Pfarrkirchen
Der Spagat zwischen Tradition und Moderne

Sparkasse und VR-Bank stellen sich neu auf und planen Kooperationen – Mehrere Änderungen bei Standorten

04.09.2020 | Stand 20.09.2023, 5:08 Uhr

Die beiden Vorstandsvorsitzenden Josef Borchi (links) von der Sparkasse und Albert Griebl von der VR-Bank Rottal-Inn bei der Pressekonferenz am gestrigen Freitag in Bad Birnbach. −Foto: Wanninger

Es ist ein Novum, dass die Spitzen von Sparkasse Rottal-Inn und VR-Bank Rottal-Inn gemeinsam eine Pressekonferenz geben und dort eine in Teilen der Geschäftsfelder gemeinsame Zukunftsstrategie verkünden. So geschehen gestern im Artrium Bad Birnbach.

§ Gegebene Zeilen:

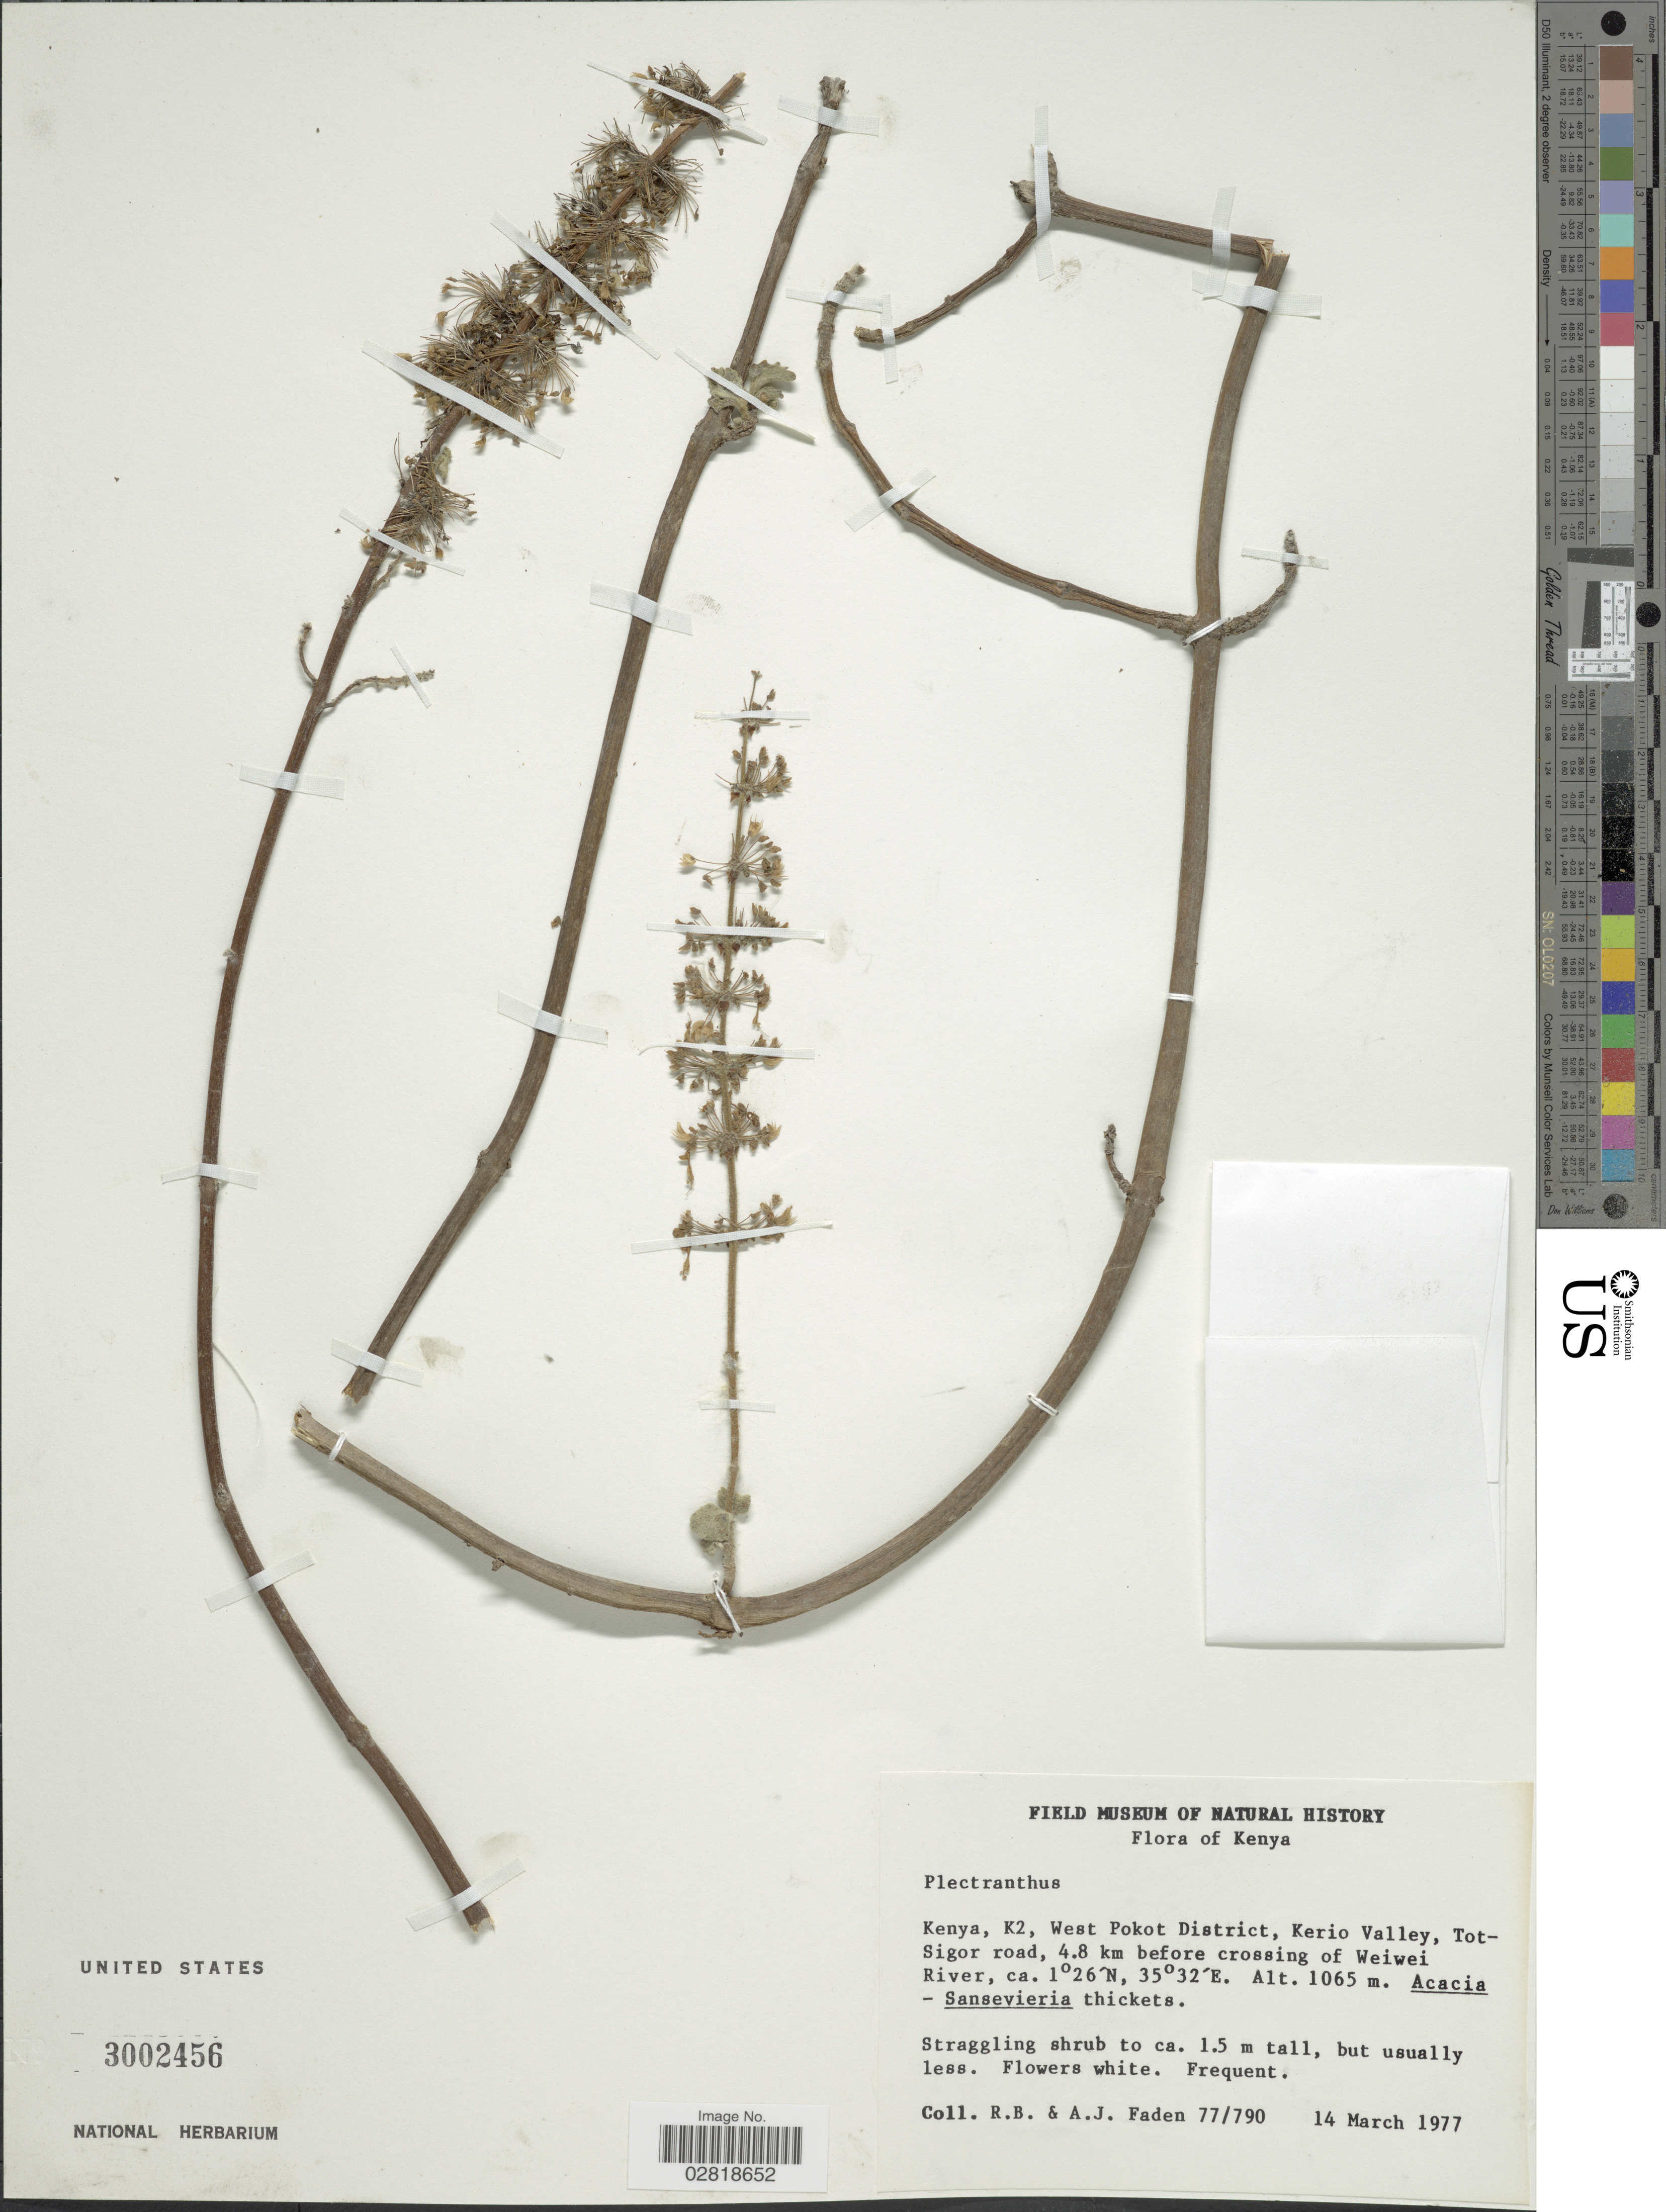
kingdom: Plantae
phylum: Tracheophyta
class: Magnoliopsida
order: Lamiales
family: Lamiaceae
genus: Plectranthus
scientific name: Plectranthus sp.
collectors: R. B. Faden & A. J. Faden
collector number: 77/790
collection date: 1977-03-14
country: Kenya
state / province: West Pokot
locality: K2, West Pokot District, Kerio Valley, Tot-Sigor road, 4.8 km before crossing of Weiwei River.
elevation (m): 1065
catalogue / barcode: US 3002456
* * *
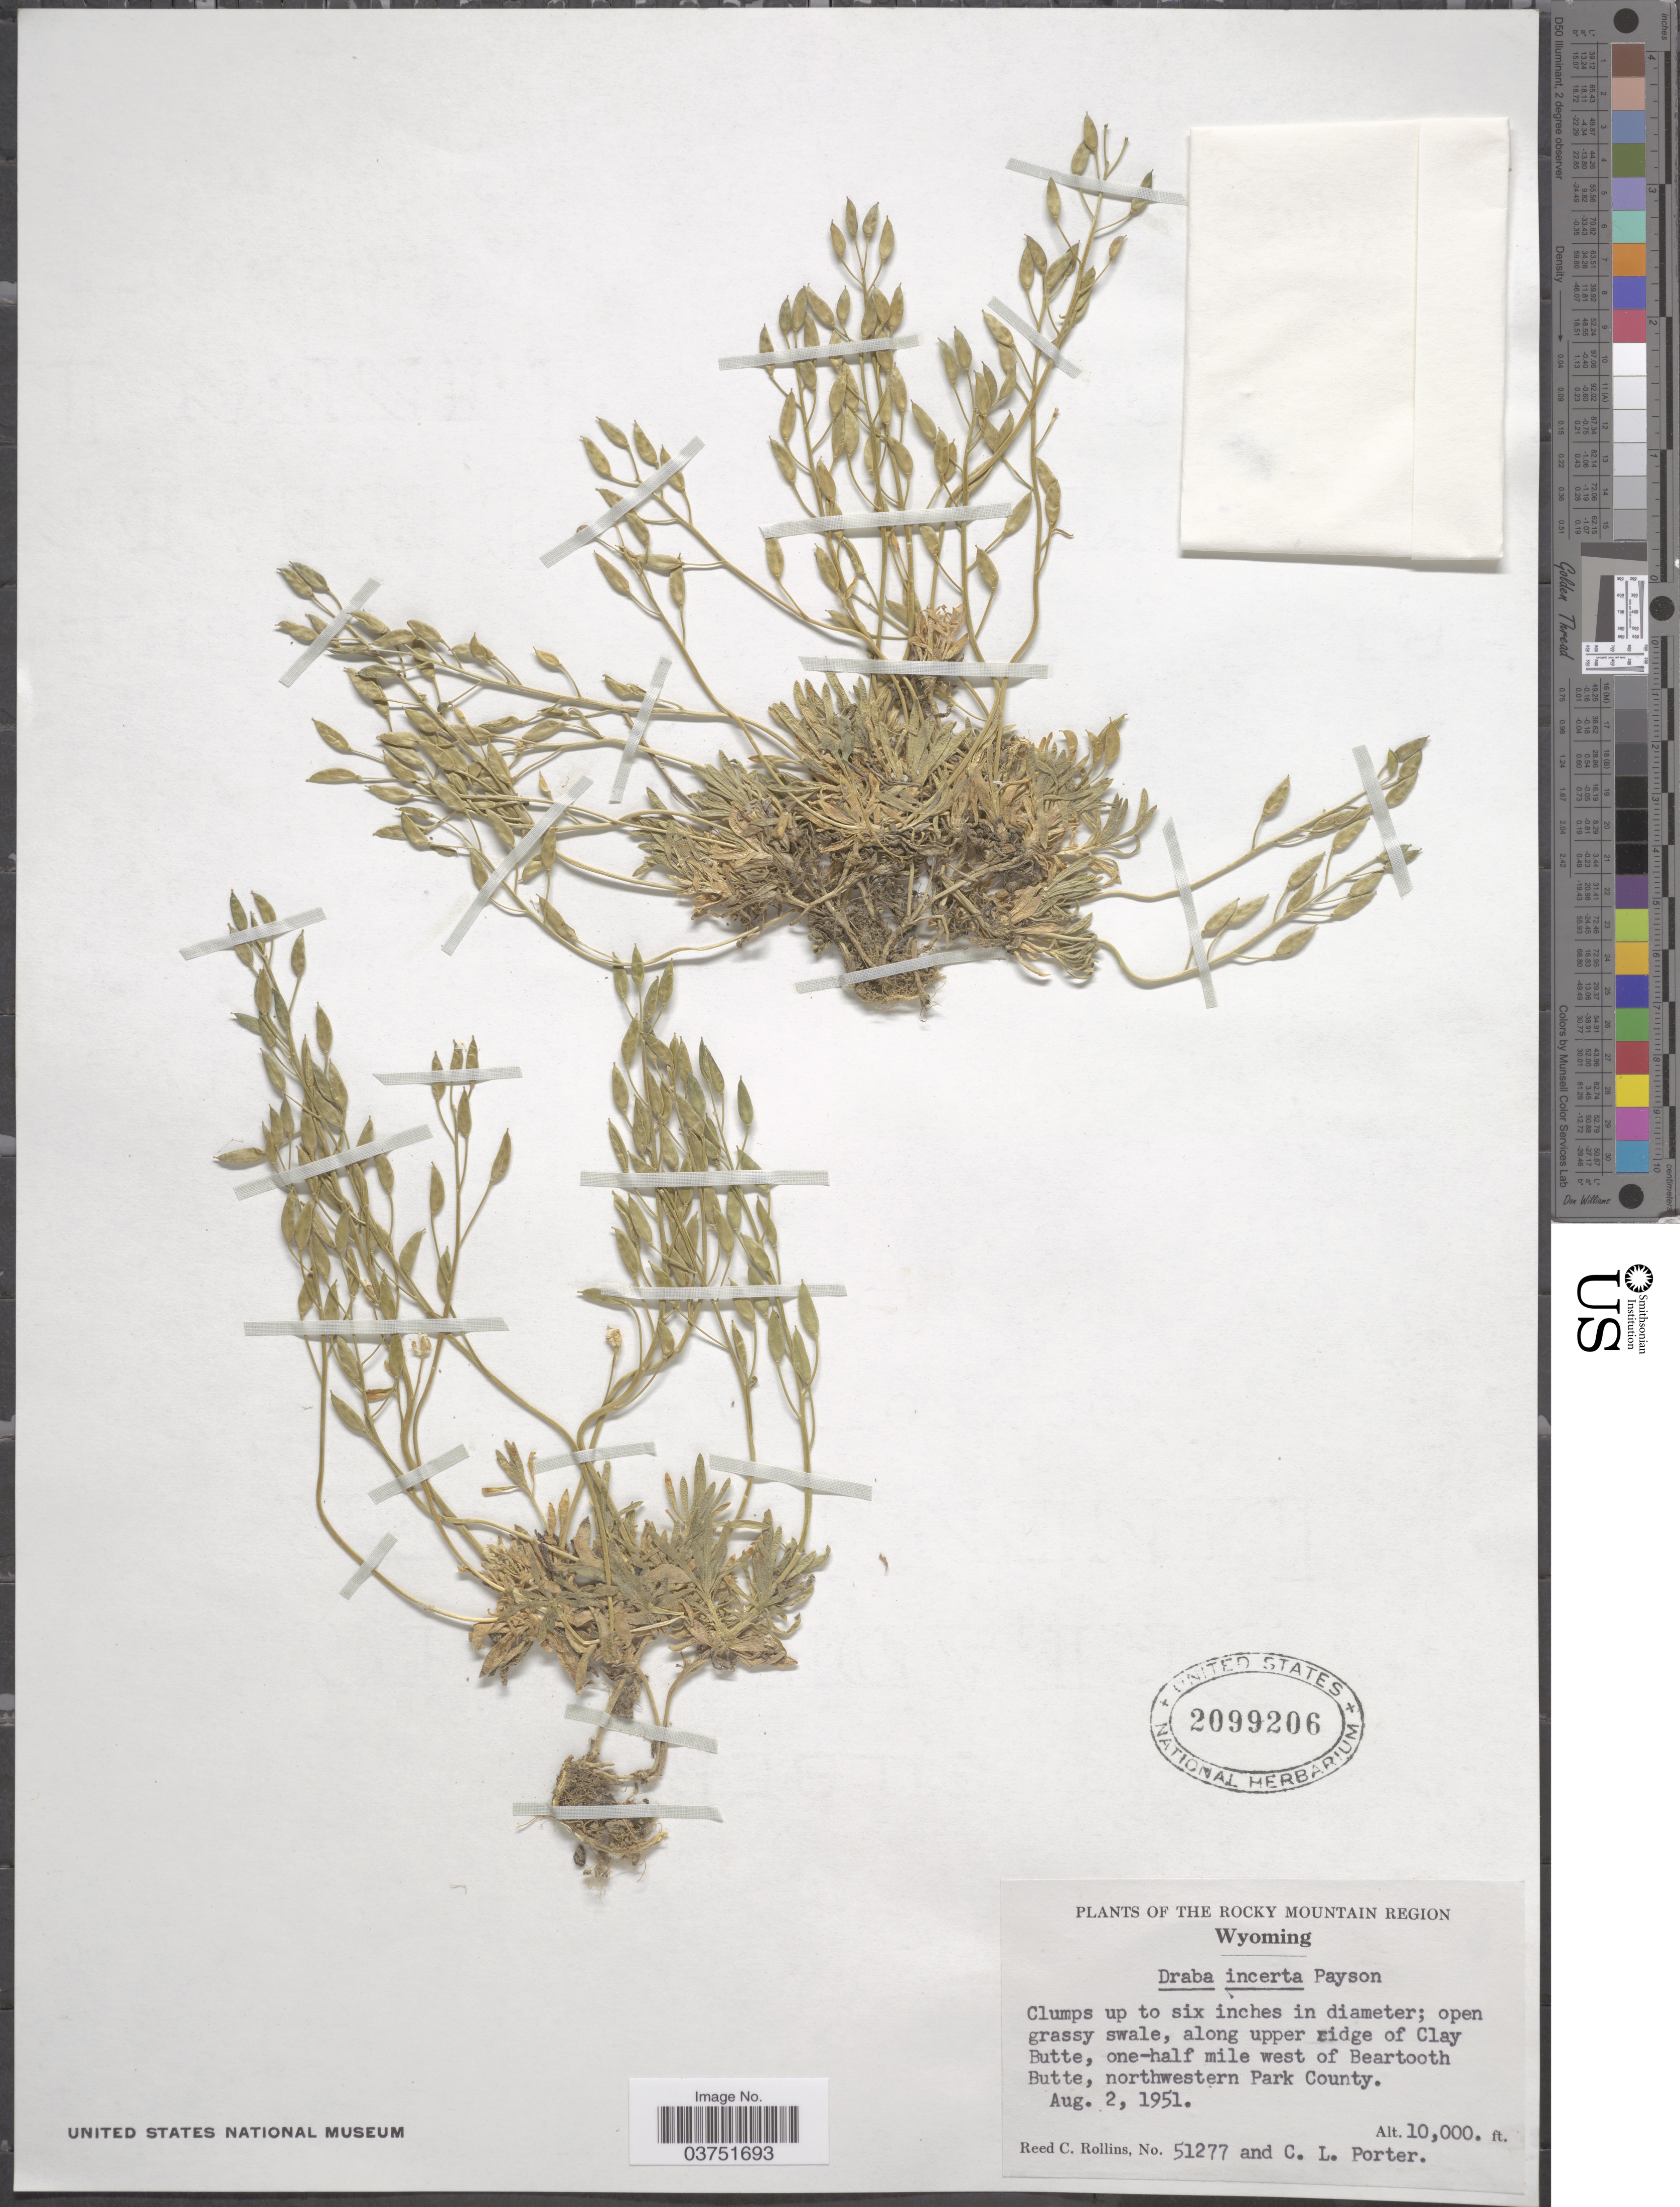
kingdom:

§ Aufgaben:
1. Wo fand laut dem Artikel über Sparkasse und VR-Bank Rottal-Inn die gemeinsame Pressekonferenz statt?
2. Gib aus dem Artikel über Sparkasse und VR-Bank Rottal-Inn alles von „Die beiden Vorstandsvorsitzenden“ bis hinunter zu „Artrium Bad Birnbach.“ wortgetreu wieder.

§ Vollständige Lösungen:
1. Im Artrium Bad Birnbach.

2.
Die beiden Vorstandsvorsitzenden Josef Borchi (links) von der Sparkasse und Albert Griebl von der VR-Bank Rottal-Inn bei der Pressekonferenz am gestrigen Freitag in Bad Birnbach. −Foto: Wanninger

Es ist ein Novum, dass die Spitzen von Sparkasse Rottal-Inn und VR-Bank Rottal-Inn gemeinsam eine Pressekonferenz geben und dort eine in Teilen der Geschäftsfelder gemeinsame Zukunftsstrategie verkünden. So geschehen gestern im Artrium Bad Birnbach.